## Exercise requirements
Up to and including the line that holds "ring dip: (348, 310)", copy every line of the records below exactly, starting at the first; leave pictures out.

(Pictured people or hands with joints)
- Opening Delimiter -

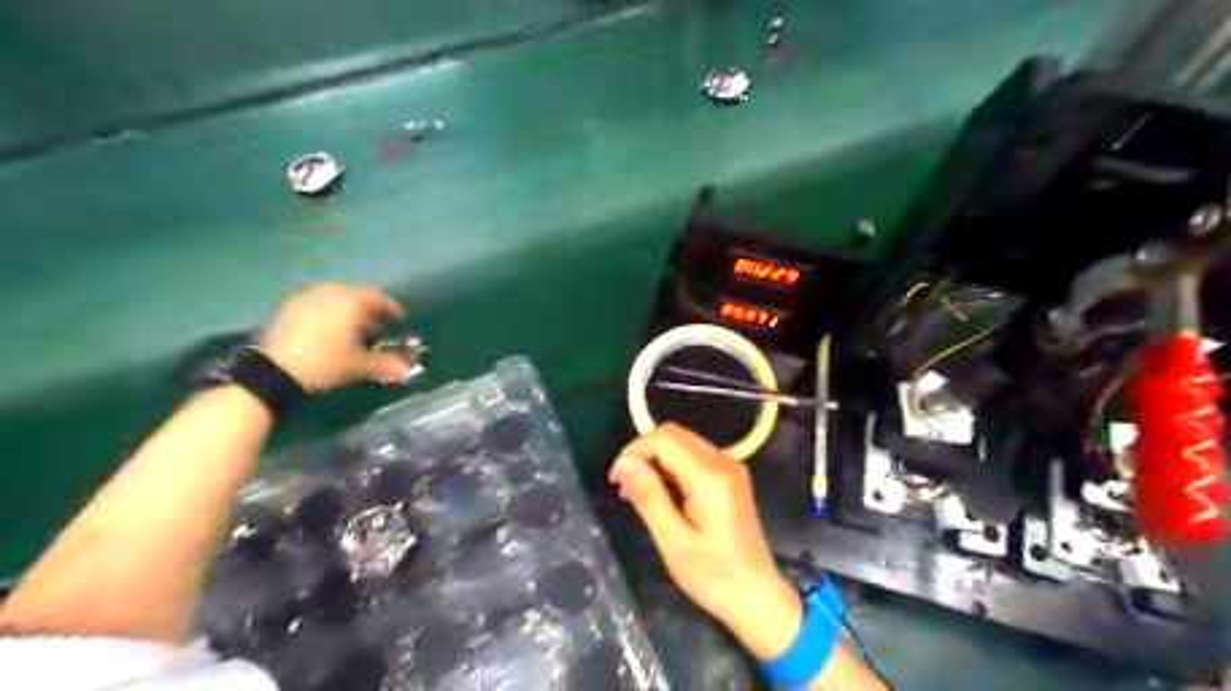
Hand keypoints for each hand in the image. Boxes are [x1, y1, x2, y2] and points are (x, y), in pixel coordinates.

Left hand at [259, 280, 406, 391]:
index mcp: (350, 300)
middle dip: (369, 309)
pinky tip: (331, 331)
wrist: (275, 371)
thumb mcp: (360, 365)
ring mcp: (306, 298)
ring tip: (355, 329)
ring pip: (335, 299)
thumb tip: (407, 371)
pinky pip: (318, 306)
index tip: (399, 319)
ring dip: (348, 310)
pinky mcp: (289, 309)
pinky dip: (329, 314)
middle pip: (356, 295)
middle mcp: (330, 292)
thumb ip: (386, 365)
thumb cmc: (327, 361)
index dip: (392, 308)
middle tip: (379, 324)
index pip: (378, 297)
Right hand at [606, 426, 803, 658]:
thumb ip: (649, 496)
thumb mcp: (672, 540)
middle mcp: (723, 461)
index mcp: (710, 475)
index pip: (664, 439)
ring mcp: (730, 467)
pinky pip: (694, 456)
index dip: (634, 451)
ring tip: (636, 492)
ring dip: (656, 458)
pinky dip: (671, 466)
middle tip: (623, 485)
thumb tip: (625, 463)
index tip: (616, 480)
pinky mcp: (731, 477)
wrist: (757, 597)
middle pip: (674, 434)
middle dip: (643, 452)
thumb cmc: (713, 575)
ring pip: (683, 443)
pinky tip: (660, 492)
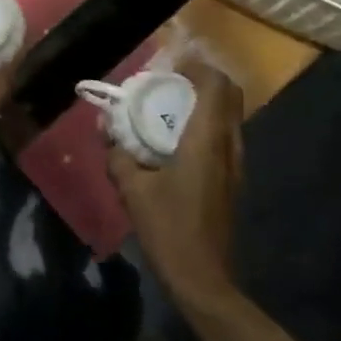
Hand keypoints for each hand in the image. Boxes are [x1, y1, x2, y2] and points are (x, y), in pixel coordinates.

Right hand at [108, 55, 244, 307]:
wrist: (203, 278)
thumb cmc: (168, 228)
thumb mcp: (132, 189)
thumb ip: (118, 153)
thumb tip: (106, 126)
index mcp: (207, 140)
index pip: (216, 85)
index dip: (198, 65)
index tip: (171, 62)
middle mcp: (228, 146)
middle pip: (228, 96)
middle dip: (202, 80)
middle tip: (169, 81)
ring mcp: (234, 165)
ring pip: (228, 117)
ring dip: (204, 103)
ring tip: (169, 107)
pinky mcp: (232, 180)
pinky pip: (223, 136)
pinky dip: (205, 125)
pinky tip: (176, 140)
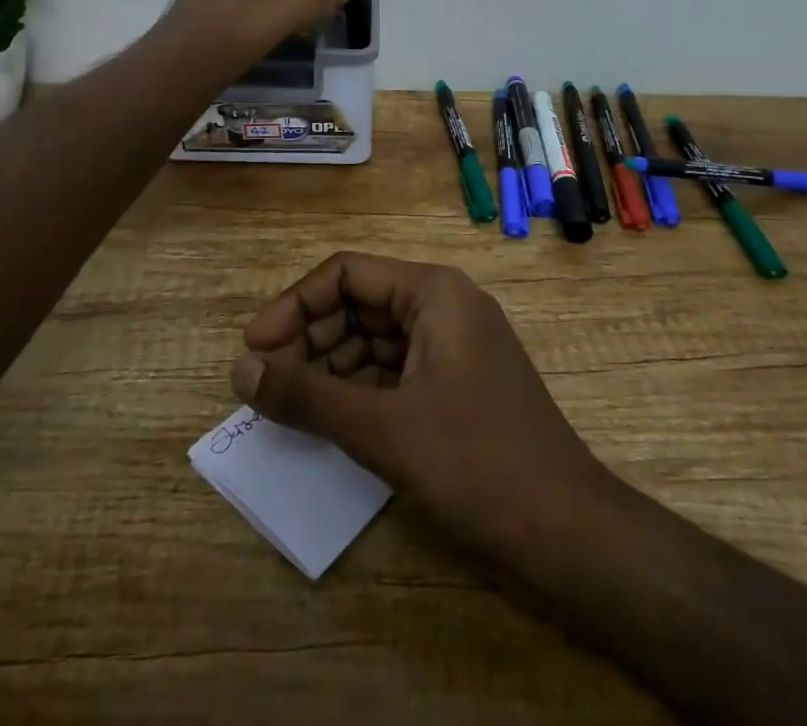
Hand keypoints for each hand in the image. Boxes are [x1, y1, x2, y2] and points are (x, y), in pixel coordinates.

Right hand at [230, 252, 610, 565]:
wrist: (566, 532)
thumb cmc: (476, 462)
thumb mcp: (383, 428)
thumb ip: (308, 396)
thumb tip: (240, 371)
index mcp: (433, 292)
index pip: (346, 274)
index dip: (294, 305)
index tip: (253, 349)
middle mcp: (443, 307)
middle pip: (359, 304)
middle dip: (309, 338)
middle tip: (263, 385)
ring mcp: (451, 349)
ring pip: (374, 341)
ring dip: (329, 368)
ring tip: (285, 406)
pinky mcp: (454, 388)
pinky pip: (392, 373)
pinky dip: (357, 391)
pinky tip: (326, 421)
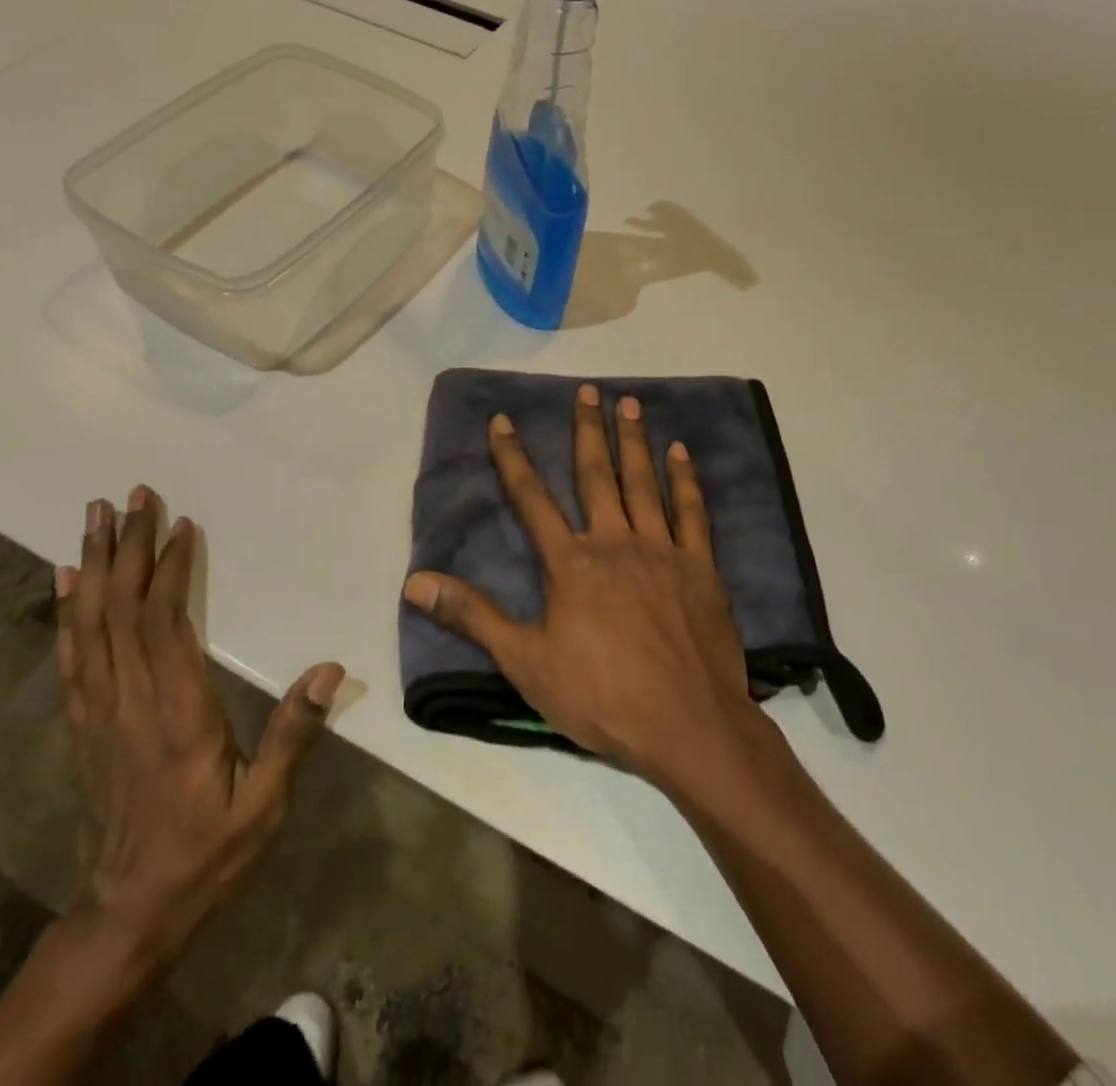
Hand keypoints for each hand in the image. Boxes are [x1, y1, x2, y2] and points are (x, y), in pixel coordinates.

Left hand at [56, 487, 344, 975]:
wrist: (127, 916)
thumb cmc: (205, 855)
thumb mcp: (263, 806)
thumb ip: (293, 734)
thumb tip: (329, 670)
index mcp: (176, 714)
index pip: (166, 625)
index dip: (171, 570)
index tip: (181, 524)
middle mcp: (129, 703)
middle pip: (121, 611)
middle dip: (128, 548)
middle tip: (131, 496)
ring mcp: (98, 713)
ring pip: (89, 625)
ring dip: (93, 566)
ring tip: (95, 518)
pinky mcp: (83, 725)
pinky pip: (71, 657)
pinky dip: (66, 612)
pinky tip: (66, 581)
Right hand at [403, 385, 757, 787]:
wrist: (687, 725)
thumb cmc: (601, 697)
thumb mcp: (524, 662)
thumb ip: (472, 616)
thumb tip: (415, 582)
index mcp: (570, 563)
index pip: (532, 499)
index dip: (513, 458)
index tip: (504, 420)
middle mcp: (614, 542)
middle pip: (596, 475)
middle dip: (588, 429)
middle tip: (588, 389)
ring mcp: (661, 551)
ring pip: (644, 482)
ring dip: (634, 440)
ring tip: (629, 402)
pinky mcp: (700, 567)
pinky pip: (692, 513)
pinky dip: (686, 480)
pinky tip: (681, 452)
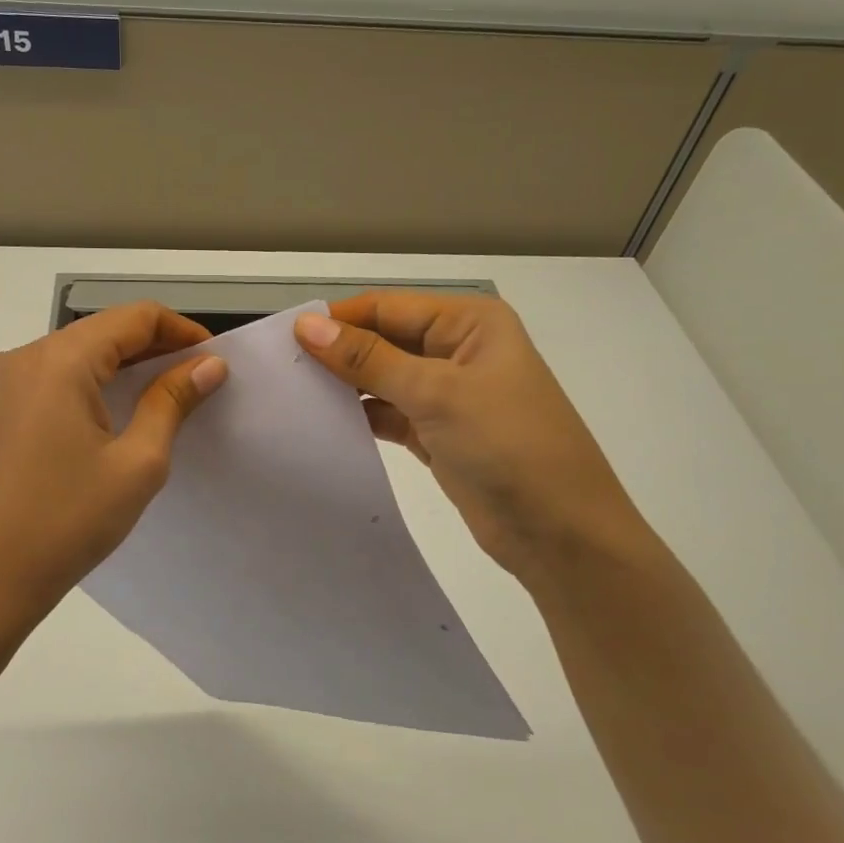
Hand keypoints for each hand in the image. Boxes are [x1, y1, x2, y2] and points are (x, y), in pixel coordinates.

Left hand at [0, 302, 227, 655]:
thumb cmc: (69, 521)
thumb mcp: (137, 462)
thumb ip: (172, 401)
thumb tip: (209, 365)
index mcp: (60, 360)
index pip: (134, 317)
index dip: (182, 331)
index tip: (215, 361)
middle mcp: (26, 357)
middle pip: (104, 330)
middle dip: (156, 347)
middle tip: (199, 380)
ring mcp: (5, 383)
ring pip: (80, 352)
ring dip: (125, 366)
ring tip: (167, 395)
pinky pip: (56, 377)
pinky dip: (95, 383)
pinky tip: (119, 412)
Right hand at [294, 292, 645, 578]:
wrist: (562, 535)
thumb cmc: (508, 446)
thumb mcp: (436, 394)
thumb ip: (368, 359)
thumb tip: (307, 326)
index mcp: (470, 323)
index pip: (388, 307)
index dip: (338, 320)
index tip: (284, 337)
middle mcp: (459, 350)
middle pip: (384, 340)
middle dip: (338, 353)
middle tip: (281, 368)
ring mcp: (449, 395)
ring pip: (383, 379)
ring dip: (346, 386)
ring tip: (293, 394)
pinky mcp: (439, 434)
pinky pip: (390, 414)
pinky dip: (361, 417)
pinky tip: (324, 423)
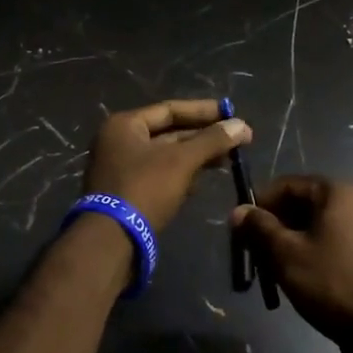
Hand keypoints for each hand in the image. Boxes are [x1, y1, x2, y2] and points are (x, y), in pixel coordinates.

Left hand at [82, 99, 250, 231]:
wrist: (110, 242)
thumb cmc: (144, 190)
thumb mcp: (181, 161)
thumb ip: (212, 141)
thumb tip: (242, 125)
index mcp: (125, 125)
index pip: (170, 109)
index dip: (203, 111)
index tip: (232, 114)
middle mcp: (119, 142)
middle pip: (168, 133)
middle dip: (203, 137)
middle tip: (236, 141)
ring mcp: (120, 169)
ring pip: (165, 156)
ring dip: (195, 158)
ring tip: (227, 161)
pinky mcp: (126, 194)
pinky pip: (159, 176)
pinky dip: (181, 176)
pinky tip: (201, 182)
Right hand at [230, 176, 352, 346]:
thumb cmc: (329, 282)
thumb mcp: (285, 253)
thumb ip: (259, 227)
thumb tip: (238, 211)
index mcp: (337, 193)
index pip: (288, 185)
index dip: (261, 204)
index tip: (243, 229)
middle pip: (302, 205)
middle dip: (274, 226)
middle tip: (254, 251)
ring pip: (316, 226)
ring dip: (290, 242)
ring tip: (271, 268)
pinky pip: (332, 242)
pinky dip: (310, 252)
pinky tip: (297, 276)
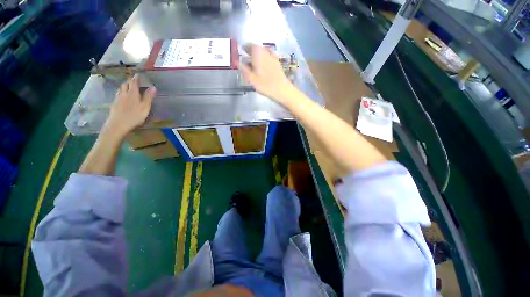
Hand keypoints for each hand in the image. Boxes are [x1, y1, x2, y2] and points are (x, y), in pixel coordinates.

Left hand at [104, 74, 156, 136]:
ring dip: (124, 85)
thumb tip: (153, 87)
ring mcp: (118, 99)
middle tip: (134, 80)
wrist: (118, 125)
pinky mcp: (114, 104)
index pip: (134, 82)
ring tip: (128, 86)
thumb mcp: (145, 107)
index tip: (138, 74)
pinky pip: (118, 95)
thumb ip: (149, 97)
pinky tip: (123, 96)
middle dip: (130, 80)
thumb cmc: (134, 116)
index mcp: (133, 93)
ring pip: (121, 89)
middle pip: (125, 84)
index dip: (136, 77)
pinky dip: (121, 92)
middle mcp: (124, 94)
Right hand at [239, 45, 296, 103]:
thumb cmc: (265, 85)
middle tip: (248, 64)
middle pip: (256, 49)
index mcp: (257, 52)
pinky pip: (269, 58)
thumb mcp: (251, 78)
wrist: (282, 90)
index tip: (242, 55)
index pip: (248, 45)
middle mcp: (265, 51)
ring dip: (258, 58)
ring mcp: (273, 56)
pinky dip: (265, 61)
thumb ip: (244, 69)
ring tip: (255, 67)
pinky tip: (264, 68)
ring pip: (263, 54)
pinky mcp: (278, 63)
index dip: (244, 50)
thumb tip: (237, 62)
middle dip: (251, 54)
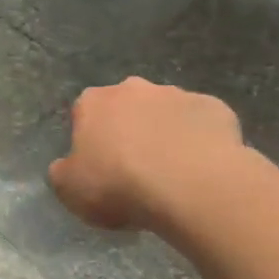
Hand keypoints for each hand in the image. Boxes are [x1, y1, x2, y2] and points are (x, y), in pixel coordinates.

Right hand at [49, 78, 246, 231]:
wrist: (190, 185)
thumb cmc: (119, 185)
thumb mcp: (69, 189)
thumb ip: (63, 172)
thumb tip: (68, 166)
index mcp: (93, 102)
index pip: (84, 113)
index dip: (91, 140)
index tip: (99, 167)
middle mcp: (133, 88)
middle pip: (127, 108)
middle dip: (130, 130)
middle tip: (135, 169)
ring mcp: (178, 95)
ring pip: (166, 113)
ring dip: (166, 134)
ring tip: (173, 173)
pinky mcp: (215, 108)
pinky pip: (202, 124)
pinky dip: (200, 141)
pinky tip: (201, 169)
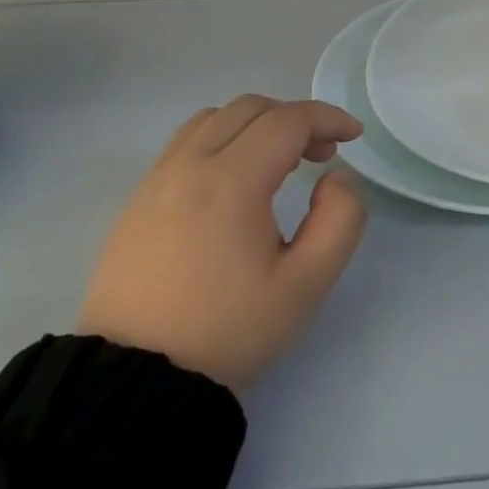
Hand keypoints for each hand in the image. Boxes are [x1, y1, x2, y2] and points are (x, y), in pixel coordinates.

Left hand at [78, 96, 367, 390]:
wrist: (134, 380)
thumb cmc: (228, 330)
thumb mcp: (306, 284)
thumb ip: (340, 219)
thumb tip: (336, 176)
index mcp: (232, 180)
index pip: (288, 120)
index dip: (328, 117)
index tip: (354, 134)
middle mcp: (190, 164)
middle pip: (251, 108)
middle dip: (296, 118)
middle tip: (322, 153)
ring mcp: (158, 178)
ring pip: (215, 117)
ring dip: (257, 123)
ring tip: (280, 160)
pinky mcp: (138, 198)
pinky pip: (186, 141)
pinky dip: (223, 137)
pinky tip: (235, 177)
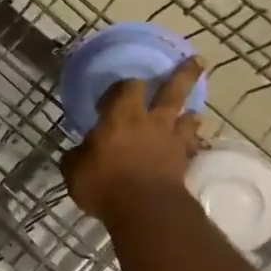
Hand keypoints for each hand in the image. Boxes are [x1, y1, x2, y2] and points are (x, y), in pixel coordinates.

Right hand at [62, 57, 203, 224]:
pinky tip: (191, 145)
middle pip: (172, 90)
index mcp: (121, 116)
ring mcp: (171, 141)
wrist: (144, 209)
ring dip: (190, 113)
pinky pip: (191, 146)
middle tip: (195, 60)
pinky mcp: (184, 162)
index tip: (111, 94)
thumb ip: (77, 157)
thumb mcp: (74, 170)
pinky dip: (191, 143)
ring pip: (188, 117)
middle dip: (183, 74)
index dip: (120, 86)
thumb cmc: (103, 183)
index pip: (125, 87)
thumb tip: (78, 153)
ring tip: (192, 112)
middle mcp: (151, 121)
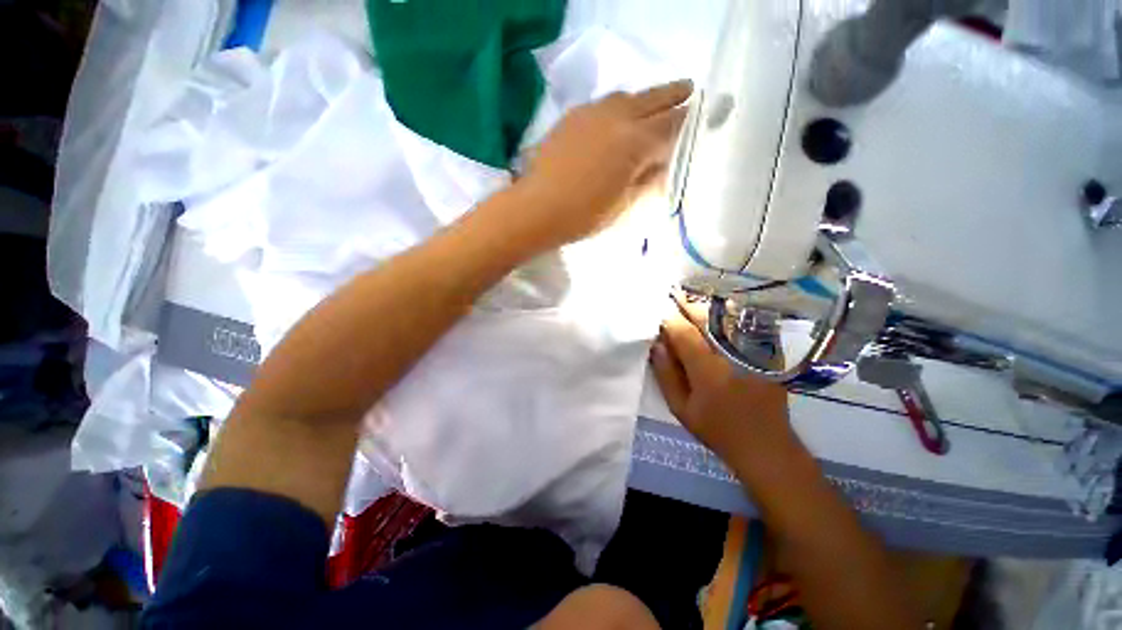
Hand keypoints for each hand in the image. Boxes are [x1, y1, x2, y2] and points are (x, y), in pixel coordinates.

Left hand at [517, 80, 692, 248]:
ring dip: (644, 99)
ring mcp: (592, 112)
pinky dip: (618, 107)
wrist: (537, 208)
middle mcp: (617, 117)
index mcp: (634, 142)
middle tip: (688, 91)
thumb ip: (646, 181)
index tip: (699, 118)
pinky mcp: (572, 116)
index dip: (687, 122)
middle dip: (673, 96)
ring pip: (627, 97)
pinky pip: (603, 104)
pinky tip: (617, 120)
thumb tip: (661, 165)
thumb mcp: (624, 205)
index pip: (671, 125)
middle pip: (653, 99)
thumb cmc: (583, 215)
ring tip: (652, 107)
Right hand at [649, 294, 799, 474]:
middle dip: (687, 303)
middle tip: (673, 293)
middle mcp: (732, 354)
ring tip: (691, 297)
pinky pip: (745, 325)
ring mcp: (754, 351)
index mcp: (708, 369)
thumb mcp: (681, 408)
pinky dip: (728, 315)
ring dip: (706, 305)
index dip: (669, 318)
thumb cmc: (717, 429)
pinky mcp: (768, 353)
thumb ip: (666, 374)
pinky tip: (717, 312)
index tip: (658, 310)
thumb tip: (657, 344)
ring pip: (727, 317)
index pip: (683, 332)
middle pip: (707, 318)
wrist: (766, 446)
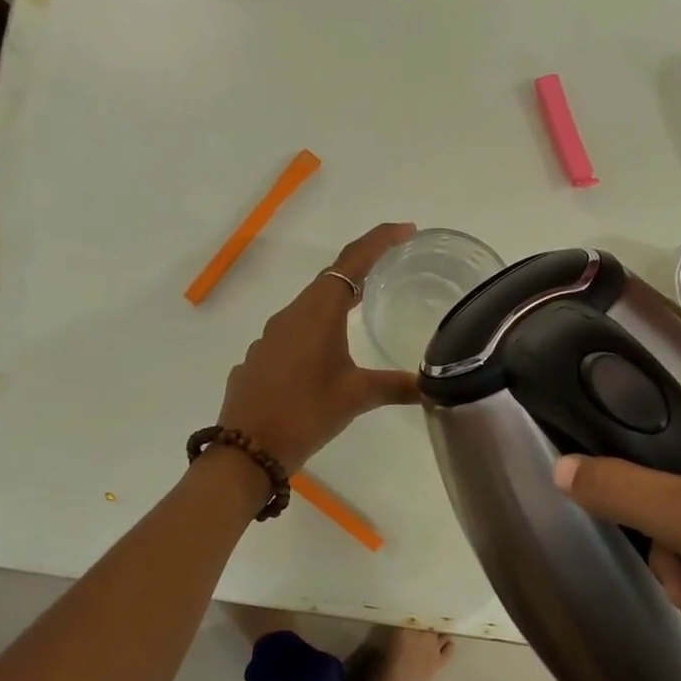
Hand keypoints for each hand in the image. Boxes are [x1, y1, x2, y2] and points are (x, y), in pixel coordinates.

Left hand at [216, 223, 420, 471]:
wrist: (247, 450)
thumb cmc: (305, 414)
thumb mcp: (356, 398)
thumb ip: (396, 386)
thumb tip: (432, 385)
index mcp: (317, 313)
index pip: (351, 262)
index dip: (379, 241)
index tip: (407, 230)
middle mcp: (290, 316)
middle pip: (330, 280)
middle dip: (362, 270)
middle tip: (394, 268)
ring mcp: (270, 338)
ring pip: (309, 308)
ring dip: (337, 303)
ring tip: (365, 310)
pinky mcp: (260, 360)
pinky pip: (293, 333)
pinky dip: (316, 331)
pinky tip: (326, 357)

- Closing Delimiter -

## Solution
Hand keypoints for each hand in the image. Boxes are [x1, y1, x2, y2] and points are (x, y), in pixel coordinates.

Left hand at [259, 280, 406, 391]:
index mcp: (350, 300)
middle dip: (369, 309)
pinky tip: (331, 331)
wrist: (275, 371)
thumb mcp: (360, 365)
ring mcp: (306, 298)
ring tip: (355, 329)
ring pip: (335, 299)
thumb tip: (407, 371)
pinky pip: (318, 306)
index tip: (399, 319)
ring dip: (348, 310)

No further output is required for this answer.